Two thugs have been caged for threatening a former Barrhead heroin baron over £150,000 he owed for a luxury car debt.

Kyle Byrne and George Stewart went to Sultan Mohammed’s home and threatened him over the six-figure sum he is said to owe for luxury Range Rovers.

Mohammed was jailed for five years and three months in 2011 after cops busted his heroin empire, which spanned from the north of England to the west of Scotland, The High Court in Glasgow heard he masterminded a network of couriers to which distributed drugs worth £200,000 from Yorkshire to Ayrshire.

Cash totalling £80,000 was found during a raid on his homeafter surveillance cops had tailed him and his associates for four-months On July 23 this year, Byrne, 28, and Stewart, 31, went to Mohammed’s home Rockwood, in Hillside Road to try to get him to pay up for the car debt. The details emerged when the pair appeared at Paisley Sheriff Court to admit their guilt over the incident.

Procurator Fiscal Depute Keri Marshall said: “The witness Mohammed was within his home address with family members when he noticed the light of a vehicle pulling in to his driveway, and the car parked to the side of the house, and two males got out of the front of the vehicle.

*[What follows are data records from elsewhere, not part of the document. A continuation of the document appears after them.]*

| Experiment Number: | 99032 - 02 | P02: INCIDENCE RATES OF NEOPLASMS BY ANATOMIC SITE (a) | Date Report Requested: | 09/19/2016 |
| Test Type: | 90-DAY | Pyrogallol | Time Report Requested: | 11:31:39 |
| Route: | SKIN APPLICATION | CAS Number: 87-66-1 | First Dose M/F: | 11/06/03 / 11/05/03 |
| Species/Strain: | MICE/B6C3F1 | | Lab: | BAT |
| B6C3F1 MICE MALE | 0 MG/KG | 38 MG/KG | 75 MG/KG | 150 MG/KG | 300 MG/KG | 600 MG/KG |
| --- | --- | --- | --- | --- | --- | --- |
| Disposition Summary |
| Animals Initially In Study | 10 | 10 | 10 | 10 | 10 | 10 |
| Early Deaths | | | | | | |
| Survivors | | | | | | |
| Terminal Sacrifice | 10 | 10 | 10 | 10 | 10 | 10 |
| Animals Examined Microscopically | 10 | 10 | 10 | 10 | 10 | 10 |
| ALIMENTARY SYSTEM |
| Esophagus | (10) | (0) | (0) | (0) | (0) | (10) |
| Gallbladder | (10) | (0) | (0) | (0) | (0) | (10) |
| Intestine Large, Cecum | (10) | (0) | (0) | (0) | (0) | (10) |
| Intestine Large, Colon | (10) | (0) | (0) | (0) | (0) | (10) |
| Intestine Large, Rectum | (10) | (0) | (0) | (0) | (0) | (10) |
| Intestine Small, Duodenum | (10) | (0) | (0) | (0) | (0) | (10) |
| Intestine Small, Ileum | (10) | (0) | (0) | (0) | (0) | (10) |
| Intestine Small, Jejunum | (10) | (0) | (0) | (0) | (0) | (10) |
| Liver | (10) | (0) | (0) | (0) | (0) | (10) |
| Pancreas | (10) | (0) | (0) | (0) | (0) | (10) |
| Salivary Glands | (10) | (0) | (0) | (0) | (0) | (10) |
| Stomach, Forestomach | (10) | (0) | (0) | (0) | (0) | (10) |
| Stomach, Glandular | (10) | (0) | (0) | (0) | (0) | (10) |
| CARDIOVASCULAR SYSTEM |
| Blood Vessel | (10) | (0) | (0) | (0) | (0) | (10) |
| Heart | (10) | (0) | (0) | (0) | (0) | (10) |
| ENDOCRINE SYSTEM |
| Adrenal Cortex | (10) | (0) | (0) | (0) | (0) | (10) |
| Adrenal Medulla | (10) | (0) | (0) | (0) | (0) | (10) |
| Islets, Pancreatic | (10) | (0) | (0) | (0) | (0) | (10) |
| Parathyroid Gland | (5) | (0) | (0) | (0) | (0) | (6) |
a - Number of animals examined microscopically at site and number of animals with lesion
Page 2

”On hearing a knock at the door, the complainer [Mohammed].”Byrne stated to the complainer [Mohammed] they were ‘friends of Fati’ and ‘wanted to chat’. The complainer let the males enter the house and took them through to the back lounge.”

Byrne said Mohammed owed £150,000 but he insisted he owed nothing, did not have any money, and would not be paying any money.

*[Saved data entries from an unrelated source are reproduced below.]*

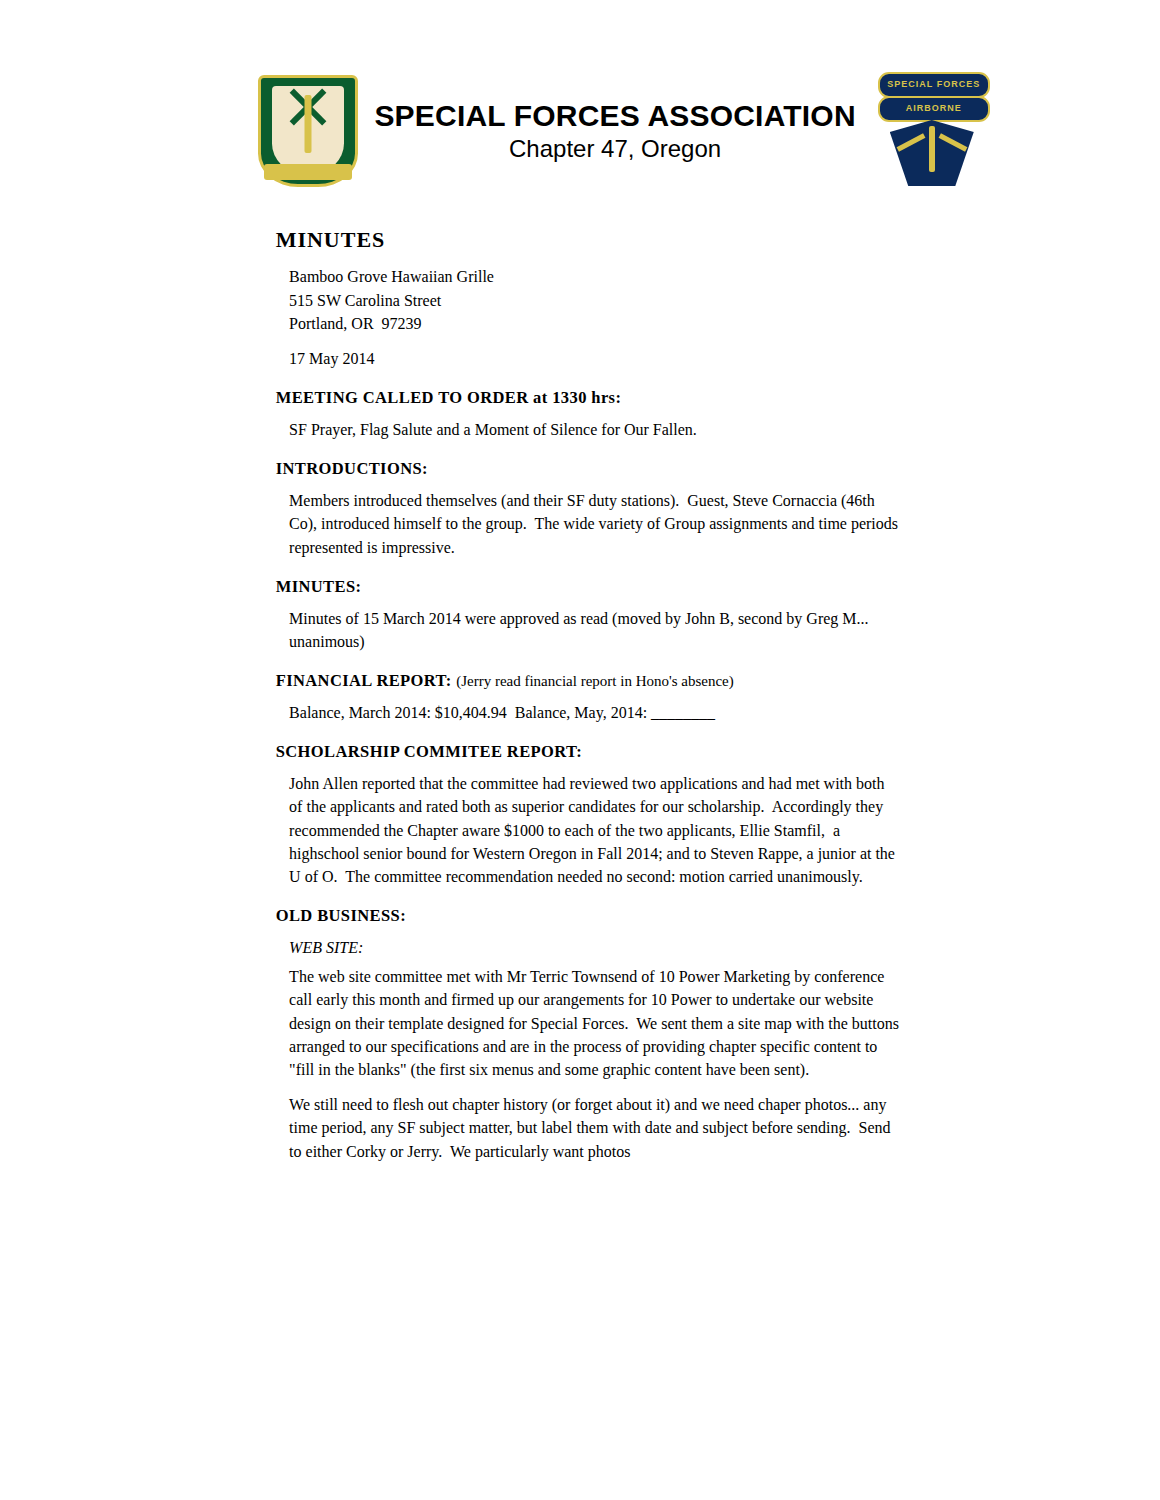SPECIAL FORCES ASSOCIATION
Chapter 47, Oregon
SPECIAL FORCES
AIRBORNE
MINUTES
Bamboo Grove Hawaiian Grille
515 SW Carolina Street
Portland, OR 97239
17 May 2014
MEETING CALLED TO ORDER at 1330 hrs:
SF Prayer, Flag Salute and a Moment of Silence for Our Fallen.
INTRODUCTIONS:
Members introduced themselves (and their SF duty stations). Guest, Steve Cornaccia (46th Co), introduced himself to the group. The wide variety of Group assignments and time periods represented is impressive.
MINUTES:
Minutes of 15 March 2014 were approved as read (moved by John B, second by Greg M... unanimous)
FINANCIAL REPORT: (Jerry read financial report in Hono's absence)
Balance, March 2014: $10,404.94 Balance, May, 2014: ________
SCHOLARSHIP COMMITEE REPORT:
John Allen reported that the committee had reviewed two applications and had met with both of the applicants and rated both as superior candidates for our scholarship. Accordingly they recommended the Chapter aware $1000 to each of the two applicants, Ellie Stamfil, a highschool senior bound for Western Oregon in Fall 2014; and to Steven Rappe, a junior at the U of O. The committee recommendation needed no second: motion carried unanimously.
OLD BUSINESS:
WEB SITE:
The web site committee met with Mr Terric Townsend of 10 Power Marketing by conference call early this month and firmed up our arangements for 10 Power to undertake our website design on their template designed for Special Forces. We sent them a site map with the buttons arranged to our specifications and are in the process of providing chapter specific content to "fill in the blanks" (the first six menus and some graphic content have been sent).
We still need to flesh out chapter history (or forget about it) and we need chaper photos... any time period, any SF subject matter, but label them with date and subject before sending. Send to either Corky or Jerry. We particularly want photos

Byrne replied: “A debt’s a debt and it has to be paid.”

Ms Marshall added: “The complainer spoke with both men for some time but eventually asked them both to leave his house and, as they were leaving, Byrne said: ‘We’ll be back – and next time we won’t be so friendly’.”

“This was overheard by the complainer’s son, who was also in the house at the time”Both the complainer and his son were alarmed by these comments.”

Stewart agreed with all the comments, which were made by Byrne, and that night Mohammed reported to police.

Defence solicitor Paul Kavanagh, representing both men, said: “They were there to collect a legitimate debt, as they were told, in relation to the purchase of high-value Range Rovers – and there were four Range Rovers sitting outside the house.”

“The debt seems to be of a legitimate nature, for the purchase of these high-value Range Rovers.”

Sheriff James Spy ruled there was only one way he could deal with the men - and caged them for eight months, reduced from 12 as they admitted their guilt at the earliest opportunity.